Last month Larry and I attended the first meeting of the Mission Zero Meetup. We met some very nice, smart people whose mission is to treat the world with care and integrity so that it will last long enough to host the next generation and beyond. Not a bad goal, eh?


When we left the Interface building it was pouring outside so we decided to dash over to WaterHaven and ask them to pour us one inside. Behind the bar we met Tom, a 30 year veteran of the restaurant industry and another nice, smart person who aims to treat the world with care and integrity so that it will last… It seemed to be the theme of the evening like https://www.theproductlab.net/


Tom told us that a number of WaterHaven’s wines come from farms that use biodynamic, organic, or otherwise sustainable growing methods and he was happy to speak with us about the restaurant’s other green initiatives as well. He told us that WaterHaven uses compostable take-out containers rather than that nasty Styrofoam and purchases food locally whenever local farmers and vendors can supply the restaurant with top quality products. They recycle glass, plastic and cardboard. Their straws are made out of corn and their stir sticks are made from wood rather than plastic. Tom also said that when the trout man goes to North Carolina for trout, he takes the used oil with him for conversion to biodiesel. All in all, WaterHaven is doing a commendable job of greening their operations.

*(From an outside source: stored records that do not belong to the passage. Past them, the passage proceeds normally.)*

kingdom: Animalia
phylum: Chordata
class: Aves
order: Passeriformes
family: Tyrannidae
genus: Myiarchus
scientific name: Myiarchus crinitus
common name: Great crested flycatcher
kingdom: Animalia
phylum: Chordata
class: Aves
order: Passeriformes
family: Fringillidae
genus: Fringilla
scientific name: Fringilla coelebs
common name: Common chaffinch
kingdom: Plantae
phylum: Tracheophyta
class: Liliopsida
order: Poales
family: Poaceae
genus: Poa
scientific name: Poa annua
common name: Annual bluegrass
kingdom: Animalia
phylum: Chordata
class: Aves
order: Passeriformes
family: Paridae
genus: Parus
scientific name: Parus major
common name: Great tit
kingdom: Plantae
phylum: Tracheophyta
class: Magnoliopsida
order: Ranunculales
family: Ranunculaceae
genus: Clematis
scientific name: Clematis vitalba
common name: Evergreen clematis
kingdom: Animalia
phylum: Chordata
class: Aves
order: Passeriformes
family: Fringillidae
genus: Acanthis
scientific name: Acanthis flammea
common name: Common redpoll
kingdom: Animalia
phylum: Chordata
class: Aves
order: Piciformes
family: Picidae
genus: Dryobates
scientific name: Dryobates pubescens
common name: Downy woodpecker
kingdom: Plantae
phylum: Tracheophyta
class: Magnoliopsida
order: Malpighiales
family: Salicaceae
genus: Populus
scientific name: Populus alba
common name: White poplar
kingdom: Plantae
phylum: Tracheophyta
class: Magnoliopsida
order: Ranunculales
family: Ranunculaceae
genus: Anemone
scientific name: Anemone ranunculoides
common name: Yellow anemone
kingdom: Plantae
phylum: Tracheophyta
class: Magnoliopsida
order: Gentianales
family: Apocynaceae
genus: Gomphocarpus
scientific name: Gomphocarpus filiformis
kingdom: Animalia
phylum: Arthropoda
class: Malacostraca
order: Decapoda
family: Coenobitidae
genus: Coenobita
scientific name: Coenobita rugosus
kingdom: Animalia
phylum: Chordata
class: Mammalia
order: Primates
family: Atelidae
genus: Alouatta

Although we had grabbed a sandwich on our way into town, I’m a sucker for a beet salad and when I saw one on the menu I yelled “beets!” before I knew what I was doing. That’s the kind of impulse control problem that makes me stay out of casinos, auction houses and other places where it can get me into trouble, but in this case it served me well. WaterHaven’s red and golden beets were that perfect texture, substantial enough to sink the teeth into while still soft enough to convey a comfortable welcome to the teeth and tongue. And dear me, they had the aroma and taste of rain-drenched, organically-farmed earth. Oh, yum.

Tom introduced us to manager Cassandra Loftlin, who actually remembered me from a retreat I attended last winter at Serenbe, where she was then employed. Either she has a very good memory or I behaved very badly through the weekend. I’m not sure which, but hoping for the former.


Cassandra gave us some specifics about the restaurant’s suppliers and shared more about WaterHaven’s vision to do “what we can, where we can for our neighbors.” This mission statement is echoed on the restaurant’s web site, which includes a tab for community and you can visit it to see a picture of Sparky, the assistant dog who doubled as a greeter for the restaurant on opening night.

Tom hustled us up a couple of the few remaining bumper stickers that were leftovers from a Georgia Organics meeting held at WaterHaven, as well as a copy of their guide to local foods. As I’ve mentioned before, you can get a copy of this nifty guide through the GO’s web site, but it’s nice to have a hard copy to carry around in the car with me.

I’ll recycle it after I thumb it to shreds.